## TEXTE FOURNI
○ ○ ○ ○ ○ ○ ○
Pour ses critiques cependant, l’or n’est qu’une « relique barbare » (Keynes) qui fait dépendre l’économie mondiale de découvertes aléatoires de gisements miniers. On ne peut laisser le stock d’or mondial déterminer la quantité de monnaie en circulation avec des conséquences non maîtrisées sur la croissance et l’emploi. La crise de 1873-1896 aurait été moins prononcée sous un régime différent. Pour d’autres, le système de l’étalon-or n’aurait été en fait qu’un système d’étalon-sterling. Il fonctionnait grâce à la domination de l’économie britannique et au rôle de la city comme centre de la compensation financière mondiale. La livre jouait le rôle du dollar aujourd’hui, les Anglais payant leurs importations avec leur propre monnaie sans se soucier du taux de change, tandis que les autres pays devaient détenir des avoirs en sterling pour leurs opérations. Enfin, le mécanisme de rééquilibrage de l’étalon-or ne fonctionnait pas en réalité, car les pays à déficit ont conservé leur déficit et les pays à excédent ont gardé leur excédent à long terme. Les mouvements de capitaux internationaux ont été le résultat de ces déséquilibres, les pays excédentaires plaçant et investissant leur excédent dans les pays déficitaires.
○ ○ ○ ○ ○ ○ ○
## CORPUS DOCUMENTAIRE
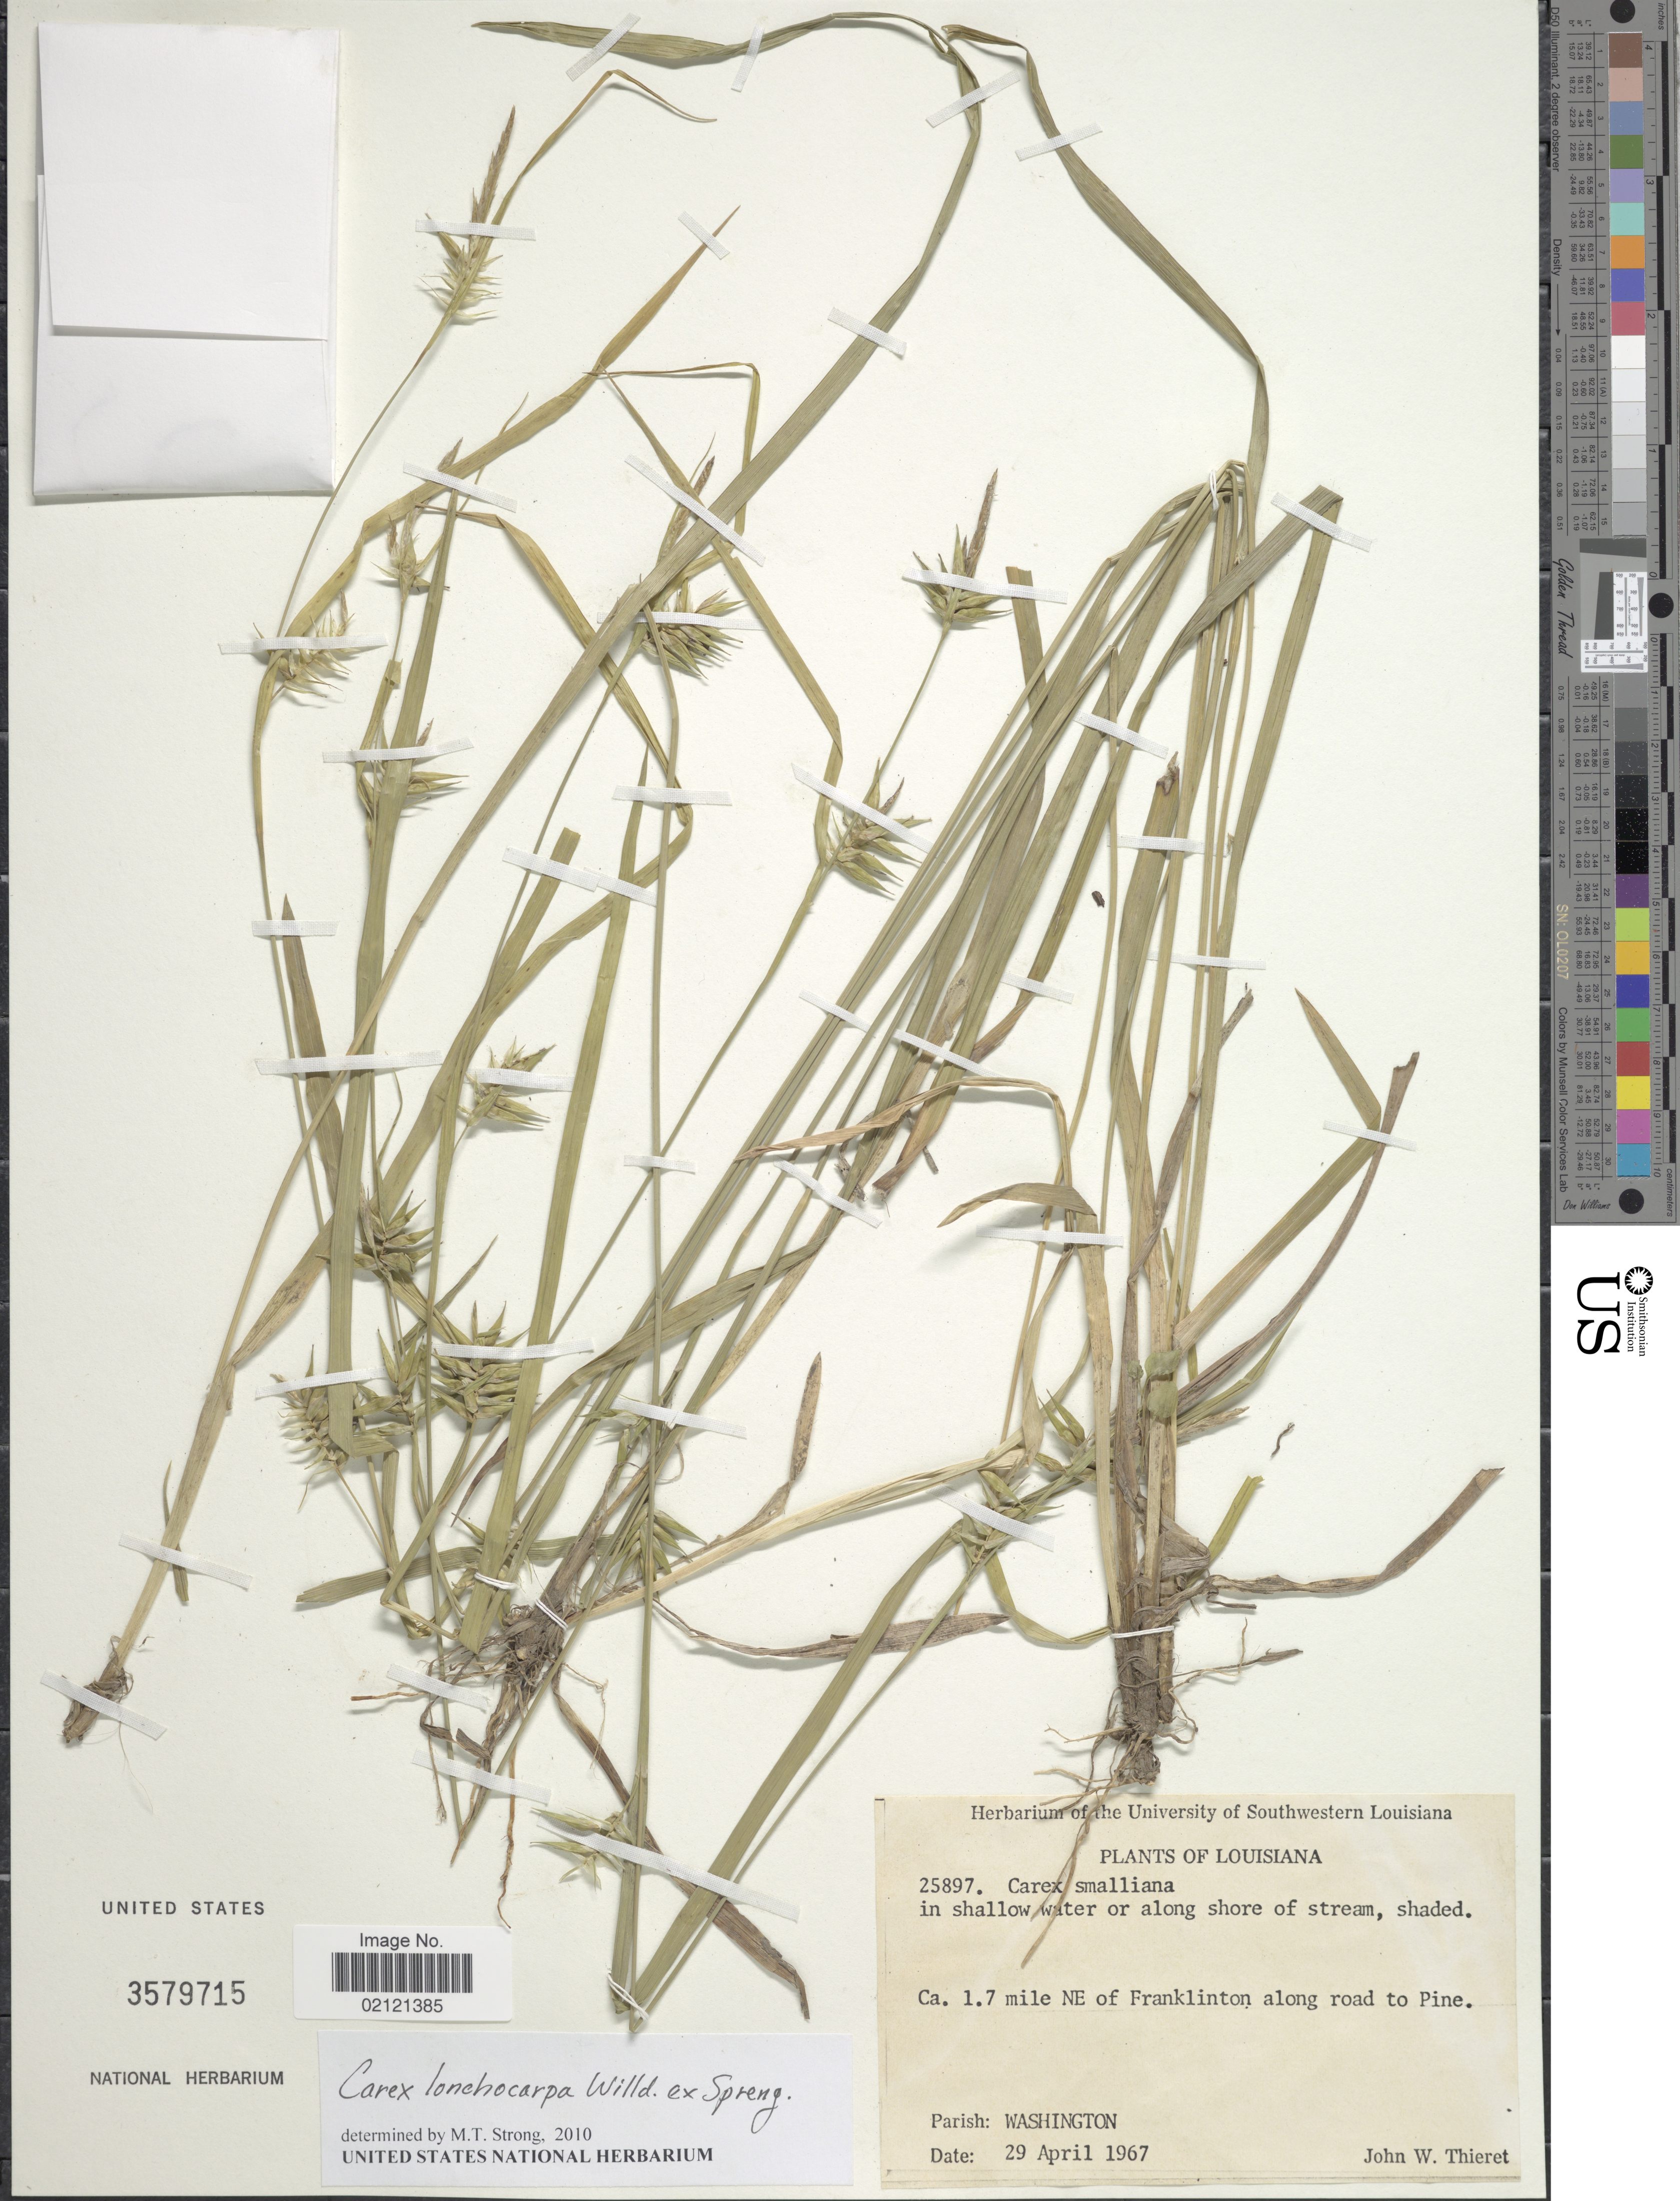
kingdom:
○ ○ ○ ○ ○ ○ ○
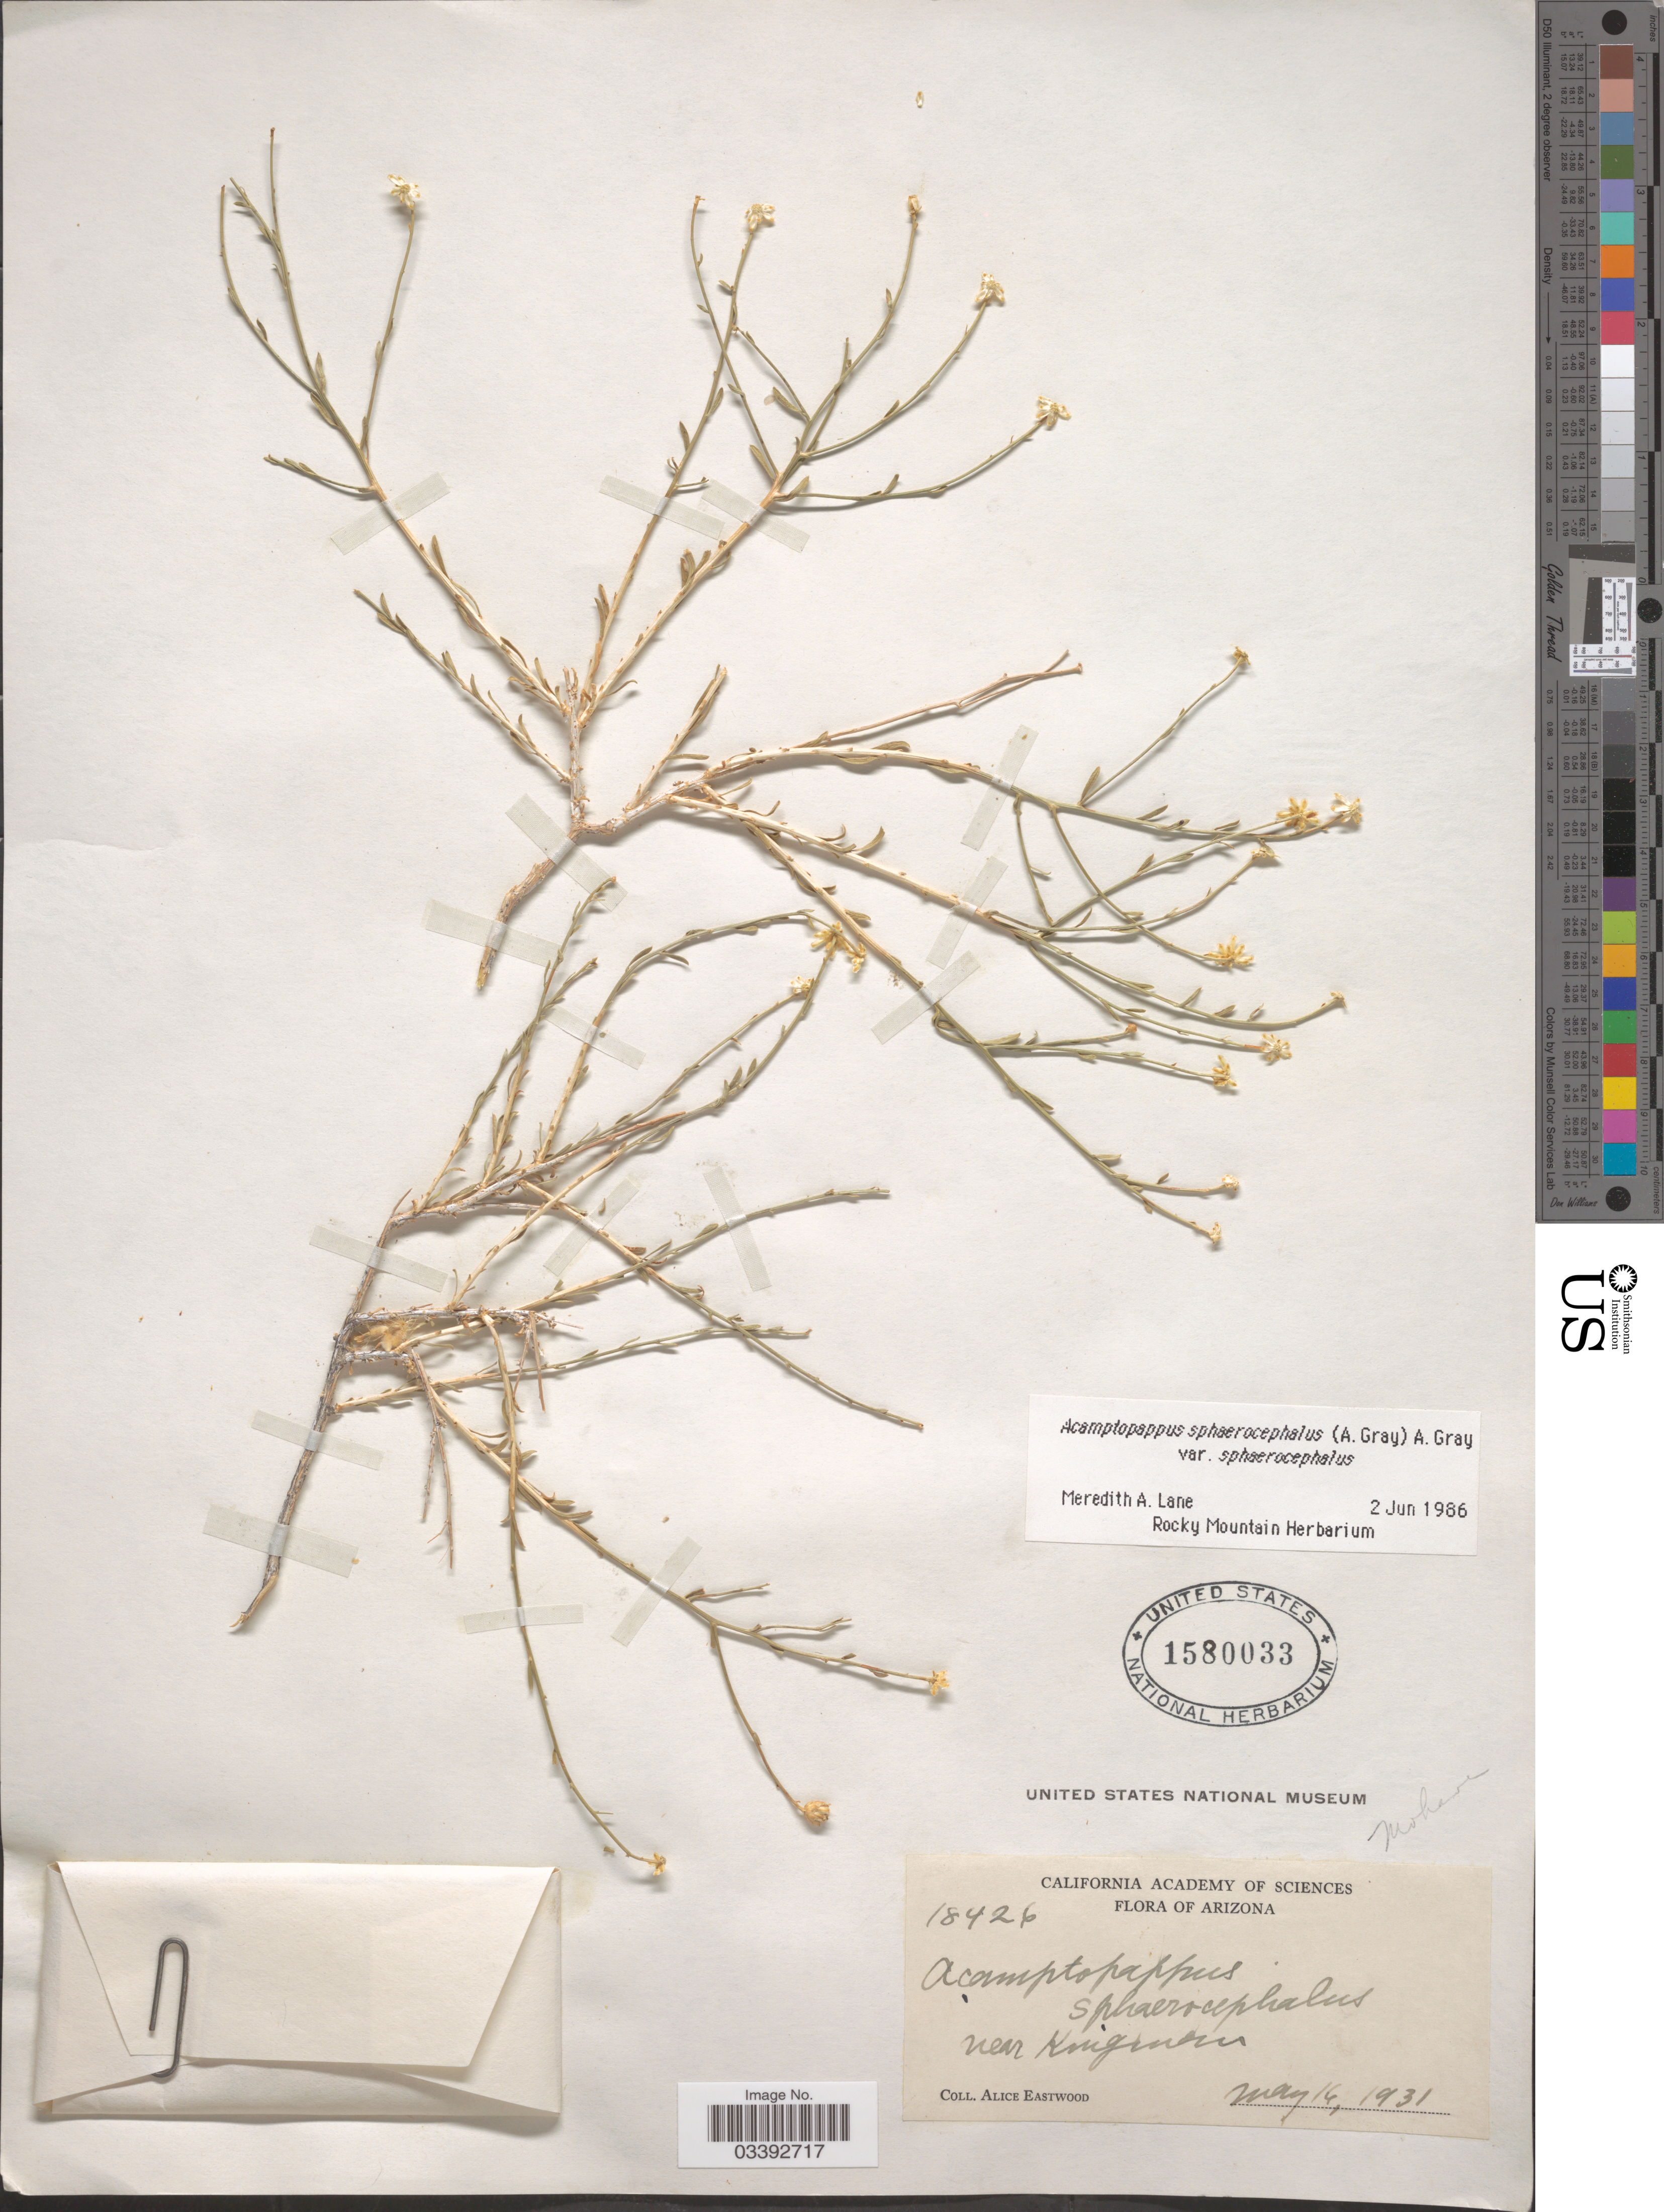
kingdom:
○ ○ ○ ○ ○ ○ ○
## OBJECTIFS
1) D'après le texte sur l'étalon-or, à qui doit-on l'expression « relique barbare » appliquée à l'or ?
2) Reprenez le texte sur l'étalon-or à la suite de sa dernière phrase.

## LES RÉPONSES
1) À Keynes.

2)
La mondialisation des années 1900 et celle de la fin du XXe siècle
À la fin du XIXe, « l'univers devient une unité économique » (Baumont) : la liberté de circulation des biens, des hommes et des capitaux n’a jamais été aussi grande. Des câbles relient toute la planète par télégraphe, connectant en permanence les Bourses de commerce (denrées) et les Bourses de valeur (titres) dans un marché mondial des biens et des capitaux.
Les taux d’ouverture au commerce international ont progressé à la fin du XXe siècle par rapport à la Belle Époque (tableau 20) et les échanges internationaux sont également plus intégrés qu’en 1900, dans la mesure où les accords commerciaux sont aujourd'hui multilatéraux. Le GATT puis l'OMC ont remplacé les traités de commerce bilatéraux et les règles sont générales et non limitées à deux pays comme dans le cas des traités de la période 1860-1914.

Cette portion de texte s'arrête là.